About this exercise
Find every line in the records below that contains the word "candle", and copy each such line.

"""

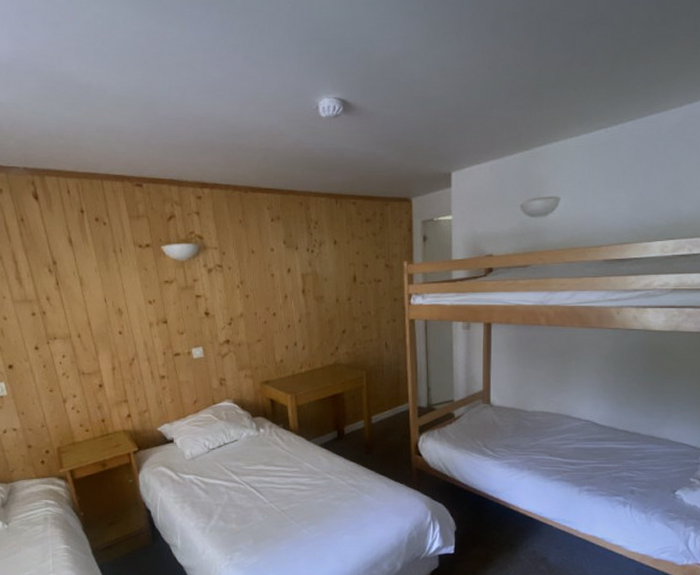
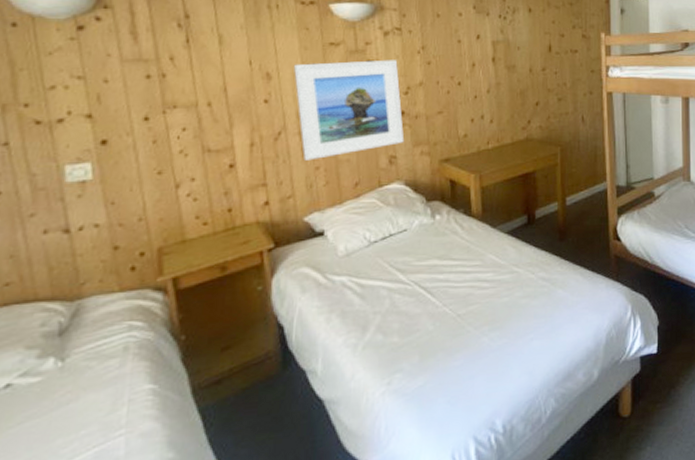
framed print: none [138,294,231,382] -> present [293,59,405,161]

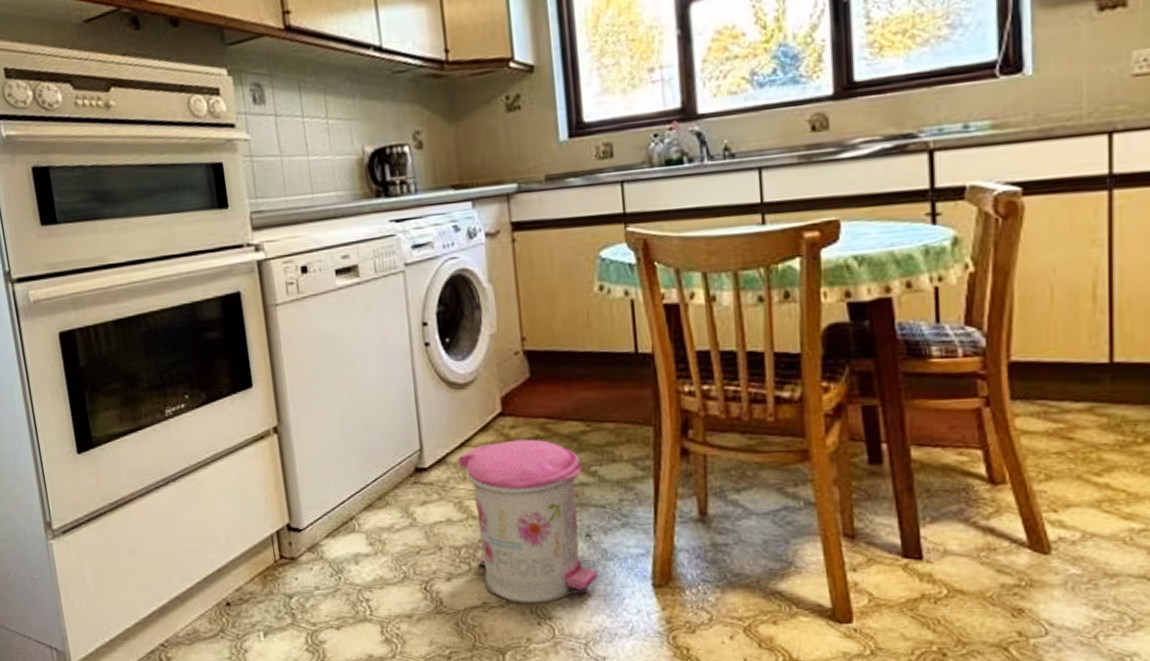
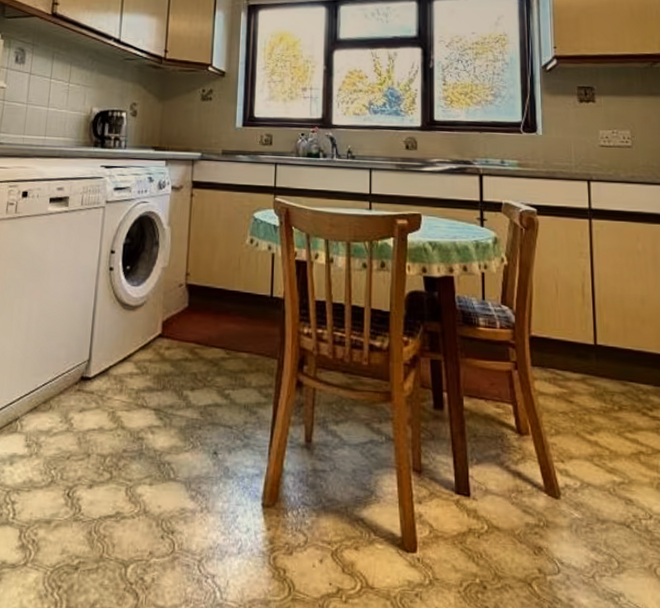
trash can: present [457,439,598,604] -> none [117,359,219,517]

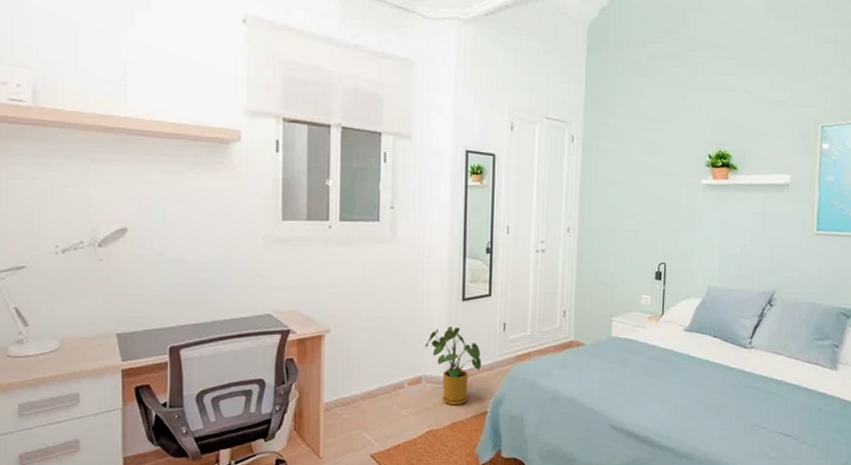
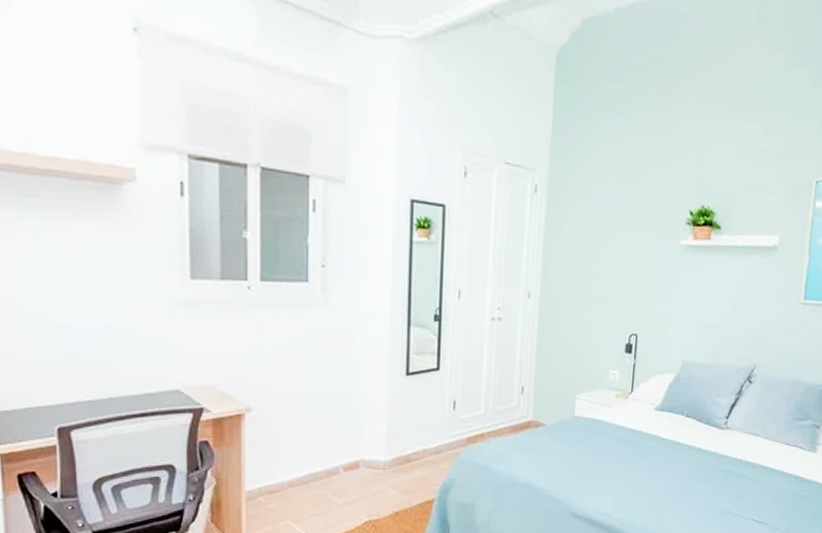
house plant: present [425,326,482,406] -> none [363,404,429,493]

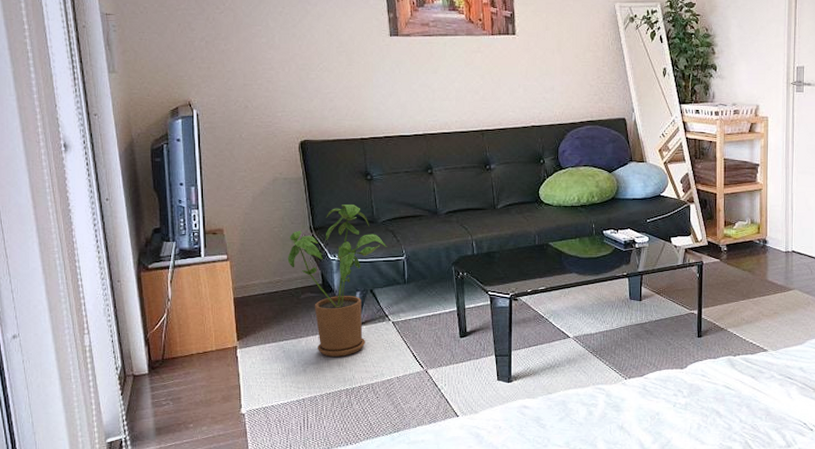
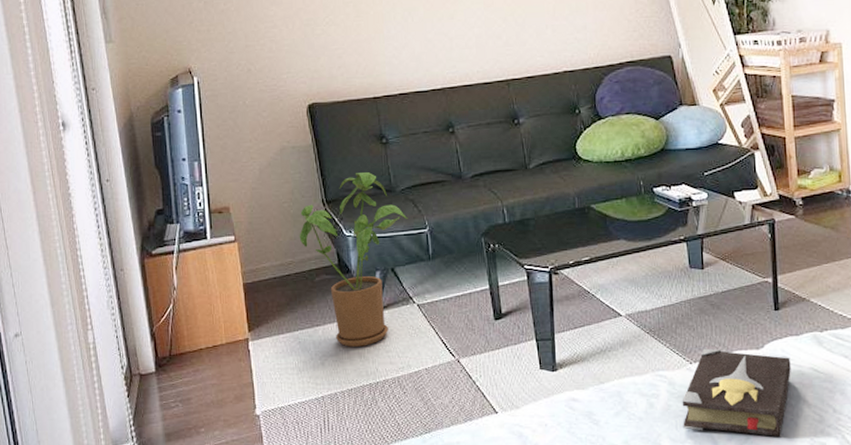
hardback book: none [616,367,708,442] -> present [682,348,791,438]

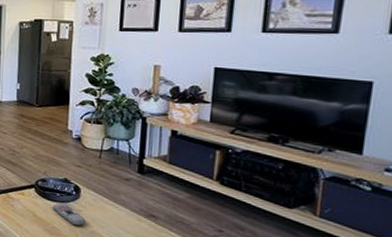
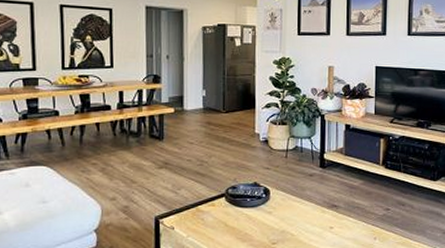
remote control: present [52,203,86,226] -> none [243,207,276,228]

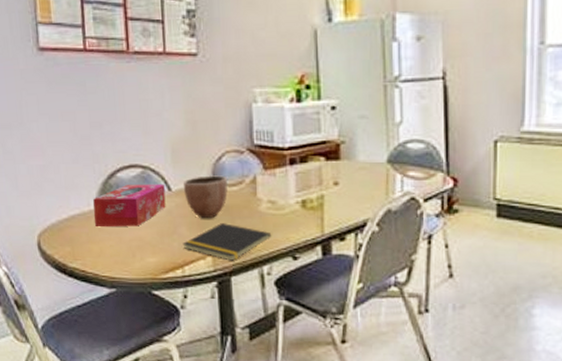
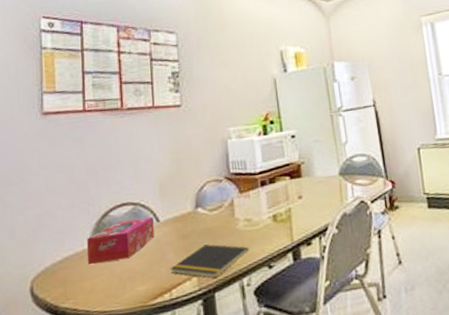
decorative bowl: present [184,175,228,219] -> none [170,202,210,244]

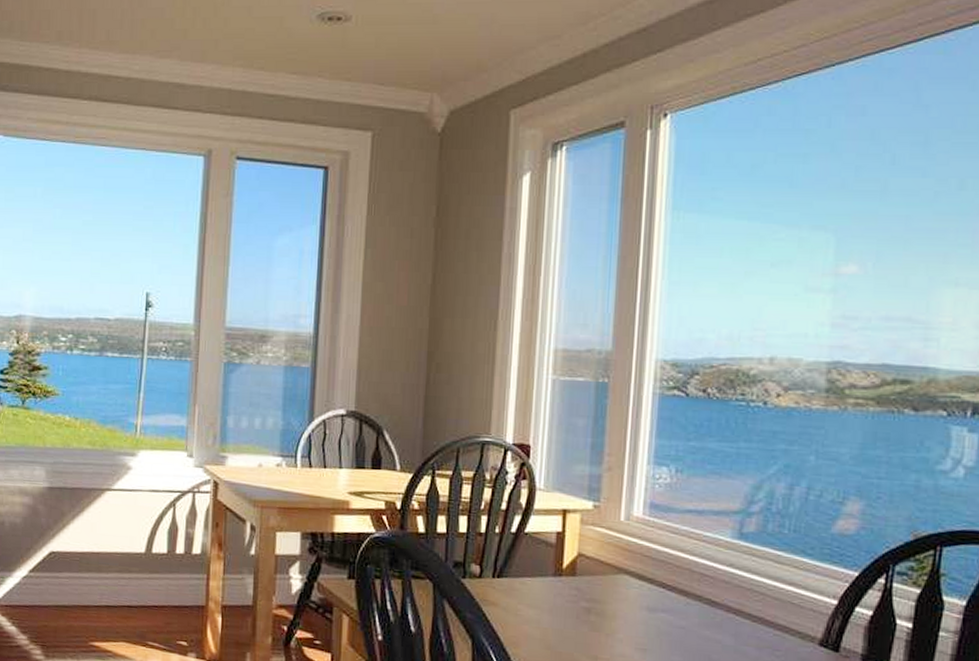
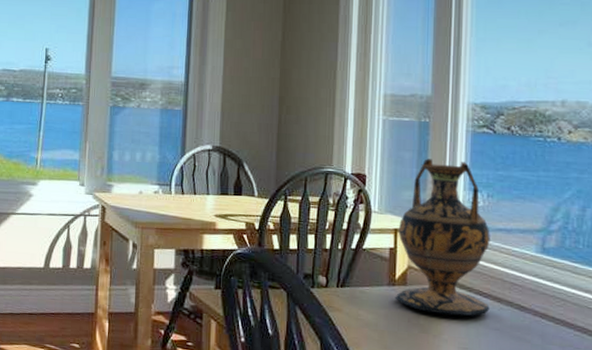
vase: none [561,426,678,612] -> present [395,159,490,316]

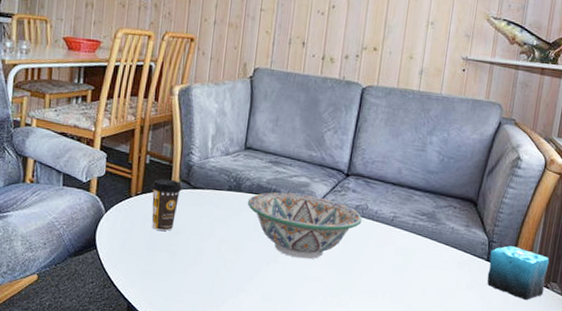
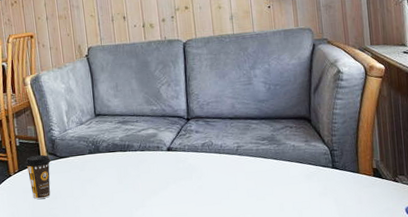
decorative bowl: present [247,192,362,259] -> none [107,143,210,200]
candle: present [487,240,550,300] -> none [334,143,394,196]

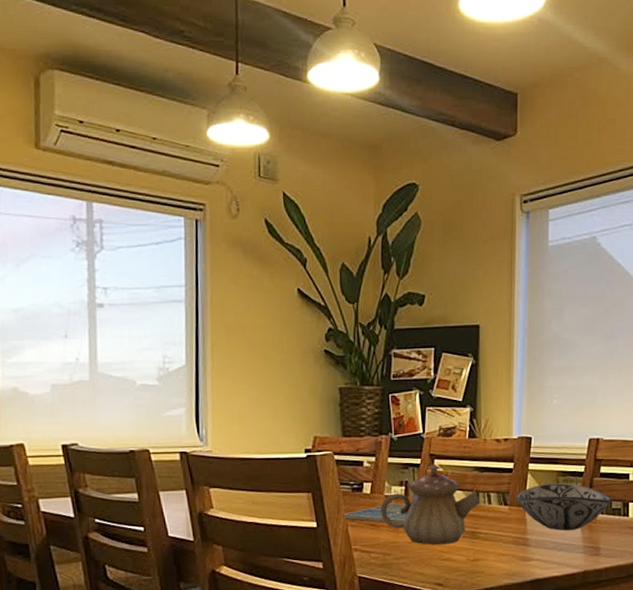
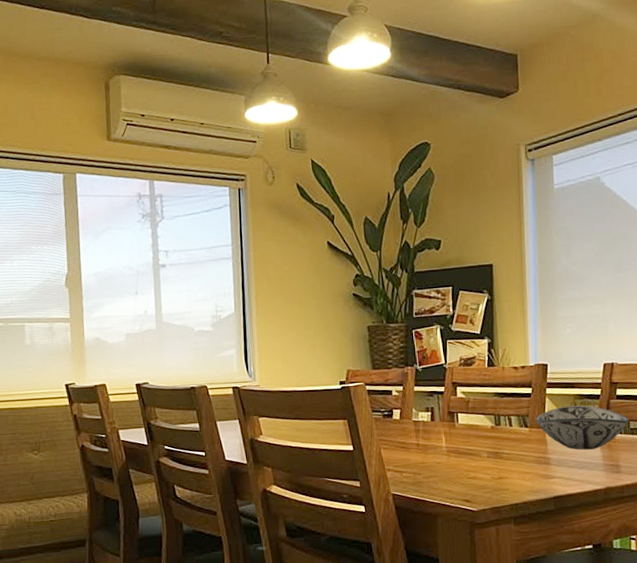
drink coaster: present [345,503,407,523] -> none [377,427,434,445]
teapot: present [381,463,480,545] -> none [410,390,502,465]

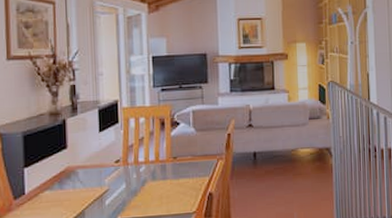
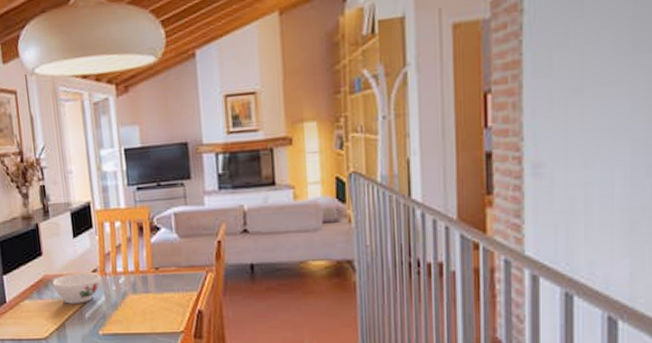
bowl: none [75,163,123,193] -> present [52,273,101,304]

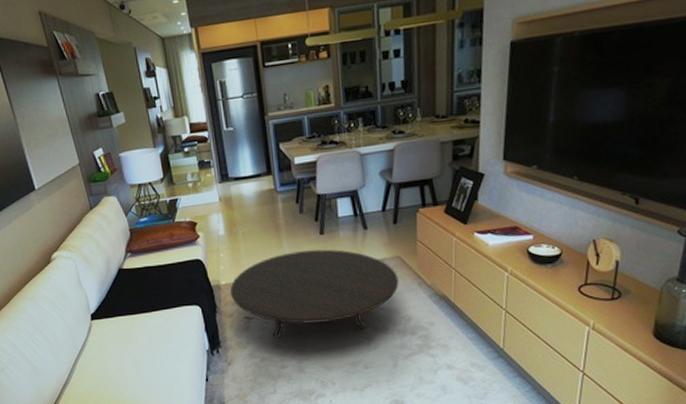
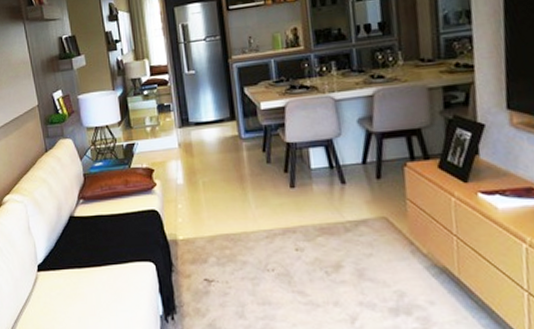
table: present [229,249,399,339] -> none [187,205,387,308]

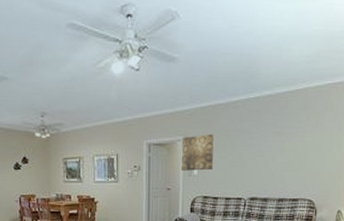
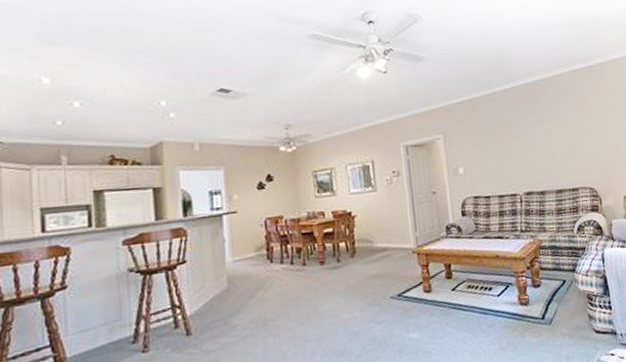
wall art: present [181,134,215,171] -> none [440,128,480,171]

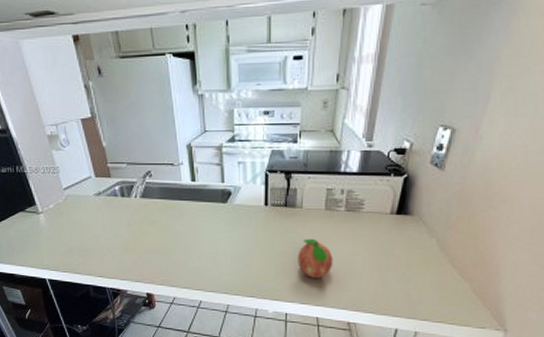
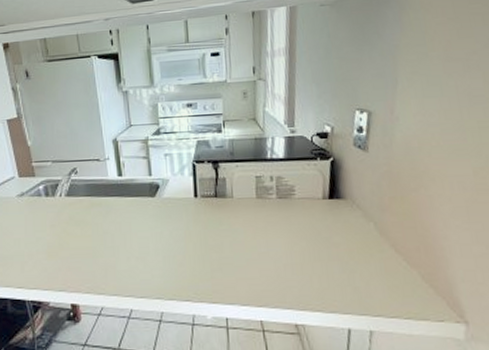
fruit: present [297,238,334,278] -> none [233,229,272,274]

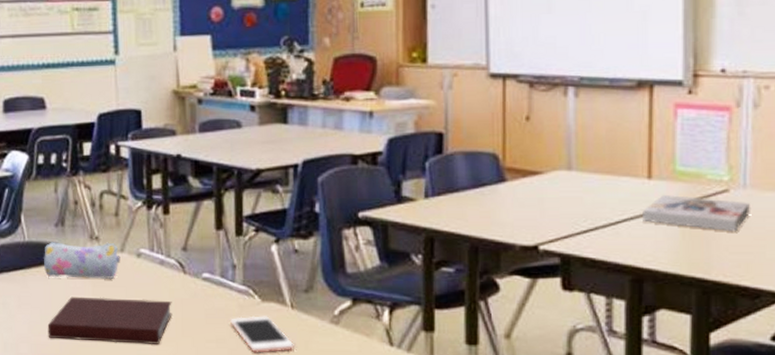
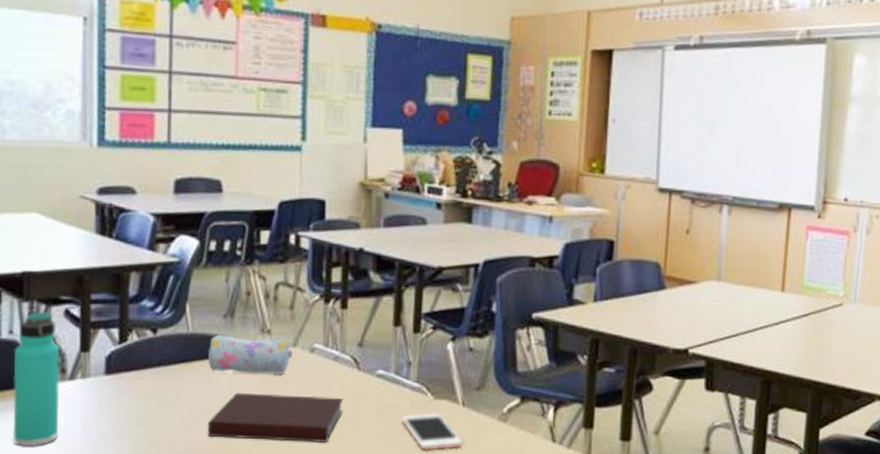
book: present [641,194,751,232] -> none [773,306,859,341]

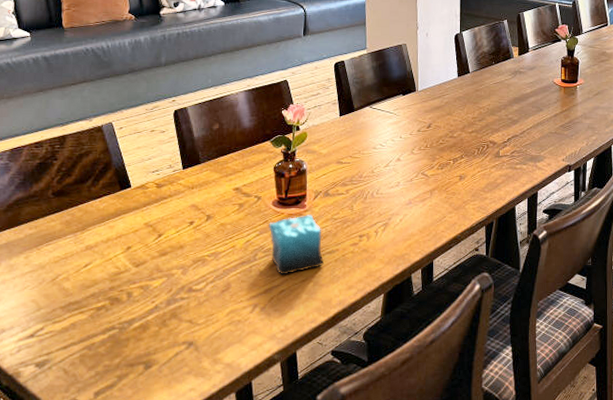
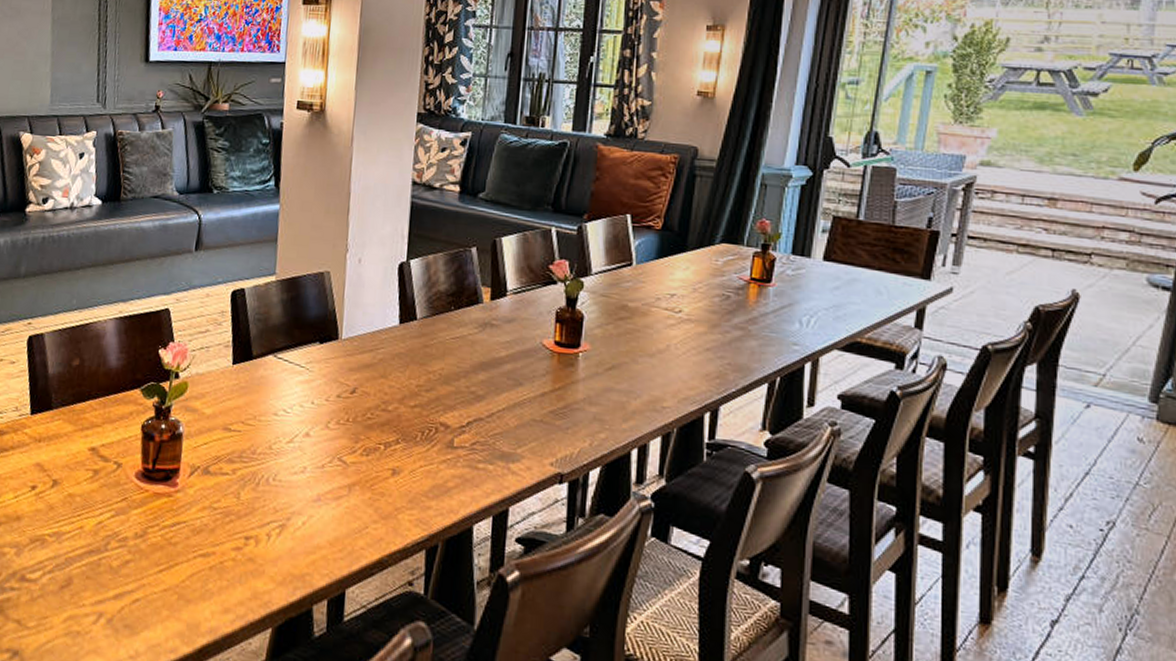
candle: present [269,214,324,275] -> none [127,493,195,579]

"""

Written answer
candle: present [487,240,550,300] -> none [334,143,394,196]
candle: present [269,214,324,275] -> none [127,493,195,579]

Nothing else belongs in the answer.